Among the tragic aspects of today's civil and ethnic conflicts is that international conventions designed to protect noncom-batants seem to be totally ignored.
The Hague conventions of the early 20th century that established laws of war drew a sharp distinction between military and civilian personnel. Civilian noncombat-ants were not legitimate targets; they were to be protected, if at all possible. These laws remained recognized, though aerial bombardment made them much more difficult to enforce.After World War II, when undeclared wars became more common, the international community moved to apply these laws "where there is armed conflict between two or more contracting parties, even if a state of war is not recognized."
The rules of international humanitarian law require parties of a conflict to distinguish at all times "between the civilian population and combatants in order to spare the civilian population and property."
Those waging today's wars are ignorant of or indifferent to these fundamental international principles.

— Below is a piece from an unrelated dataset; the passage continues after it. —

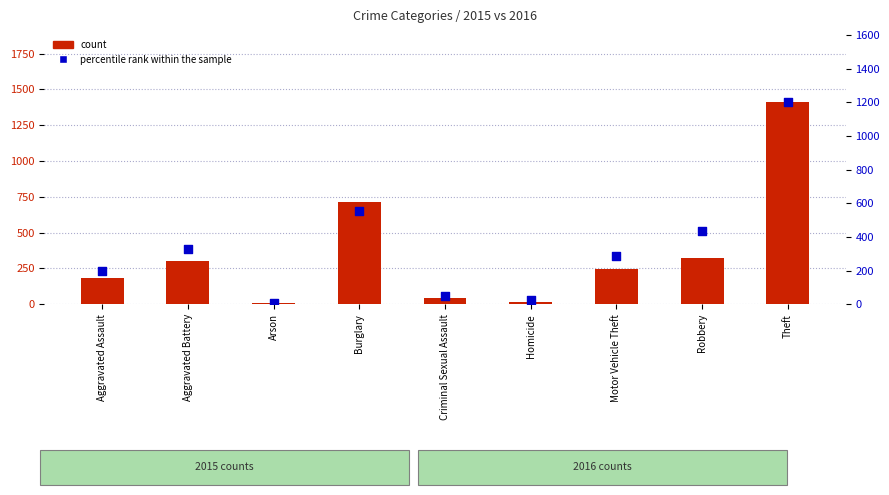

At which category is the sum across all series the highest?

Theft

Serbs and Muslims fighting in Bosnia turn their guns on the helpless populations of cities and on the U.N. convoys that would bring them aid. Snipers brag to the press that they have killed an enemy, drawing no distinctions between an adversary with a gun and a woman standing in a bread line.
In the confused circumstances of these conflicts, it is difficult, if not impossible, to assess responsibility for individual acts of violence against civilians. The fact remains that the leaders, intense in the pursuit of their narrow objectives, appear to the outside world to be indifferent to the suffering they cause.
In many cases, those responsible lead local factions who recognize no law. But, even in cases such as Yugoslavia, still a recognized nation and presumed signatory to international conventions, the world seems helpless to hold the government accountable for that suffering.
A further part of the tragedy is that those who have inflicted the suffering may not, themselves, pay a penalty.
Attempts to assess responsibility for civilian mistreatment may alienate the very leaders who must negotiate the peace. One need only look to Cambodia where, despite the slaughter of millions by the former Pol Pot regime, peace seems possible only if the Khmer Rouge is part of the solution.
Very little save the anger of their own populations will make these leaders responsible for the human disasters they have caused. Pol Pot still lives comfortably somewhere near the Thai border.
Once hostilities end, the likelihood is that the leaders, whether in Belgrade or Mogadishu, will still be around and will escape any real accounting for the carnage and starvation they have caused.
It would be naive to think that, in the present circumstances, reminders to the combatants of an international agreement to protect civilians would end the tragedies. The possibility exists, however, that, over time, it would place greater opprobrium than now exists on those who remain callously indifferent to the suffering of innocent victims.